Candle Demonstration alias Bratislava Good Friday (Svieckova Manifestacia alebo Bratislavsky Velky Piatok), dir Ondrej Krajnak, 2008, 26 minutes
A reconstruction of the Security Forces´ intervention against the peaceful gathering of believers at the Hviezdoslav Square in Bratislava. It includes recordings by the State Security´s secret camera. The agents of the Secret police are identified. Interviews with the protagonists of this historic demonstration recorded twenty years later confront the present with the past. The film includes interviews with Peter Bohunický, Ján Čarnogurský, Ľudmila Heribanová…
Films are in Slovak with English subtitles. Produced by Nation’s Memory Institute in Slovakia.
RSVP: [email protected]
Nation’s Memory Institute / Ústav pamäti národa (ÚPN) is a public organization founded in 2002 by the Slovak Parliament for the purpose of investigation, analysis and disclosure of documents regarding the activity of State Security Authorities from 1939 to 1989 in Slovakia.

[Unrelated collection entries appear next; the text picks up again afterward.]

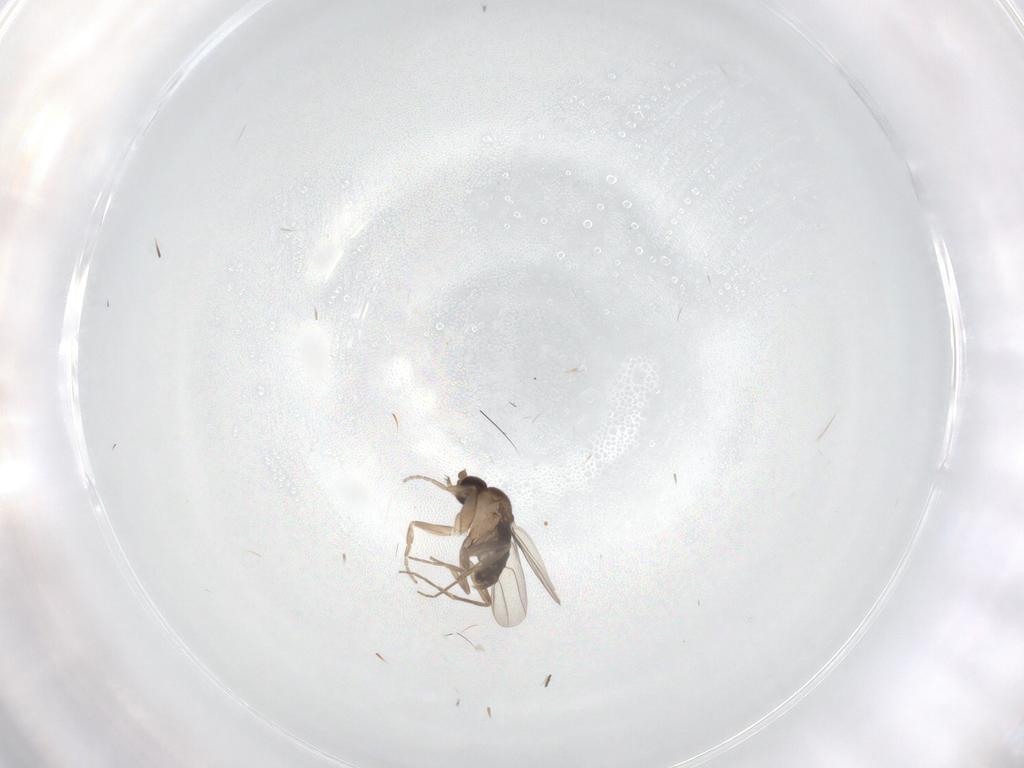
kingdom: Animalia
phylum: Arthropoda
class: Insecta
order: Diptera
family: Phoridae
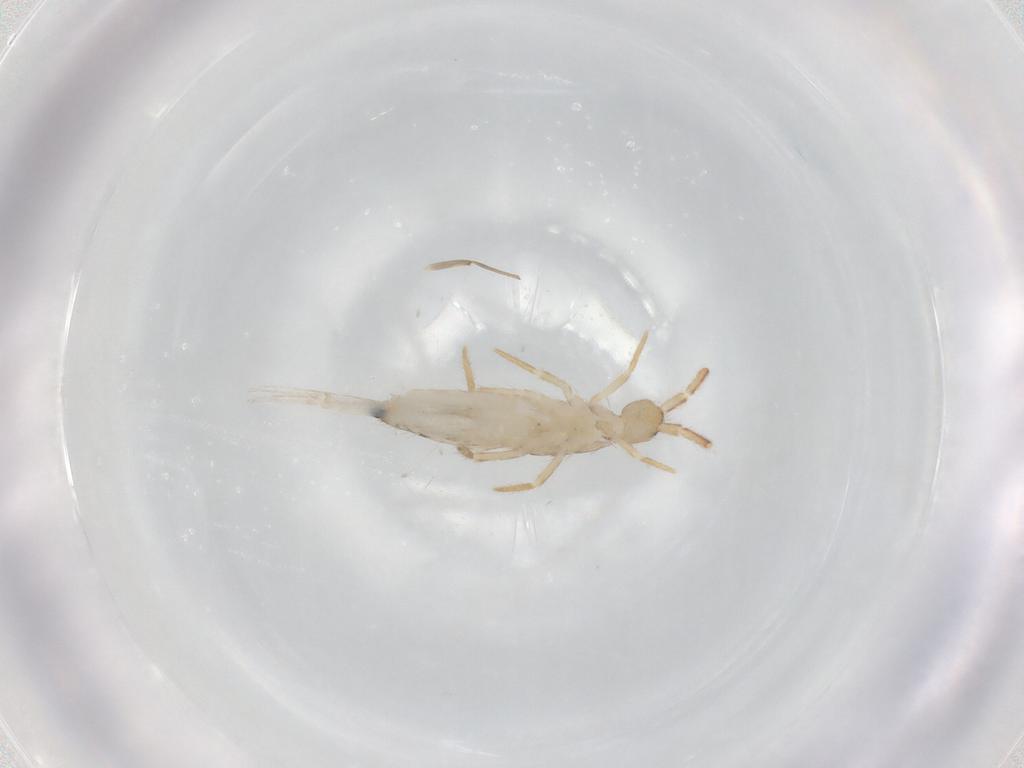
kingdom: Animalia
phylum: Arthropoda
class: Collembola
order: Entomobryomorpha
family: Entomobryidae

www.upn.gov.sk/en/mission/
Join us during yet another sequel of CUCEE Club’s series titled “Conversation with…” – this time, you have the opportunity to have a pleasant discussion over a lunch with Professor James Mark, a renowned faculty member at the Univeristy of Exeter!
Thursday, 10/9 at 12-2 pm
1201 International Affairs Building
Prof. Mark’s academic study focuses on “social and cultural history of state socialism in central-eastern Europe, the politics of memory in the area during both socialism and post-socialism, or [connecting] the region to broader global histories and processes through transnational and comparative methods.”
This event is organized by the CUCEE Club, and sponsored by the Harriman Institute.
Lunch will be provided. Looking forward to seeing you!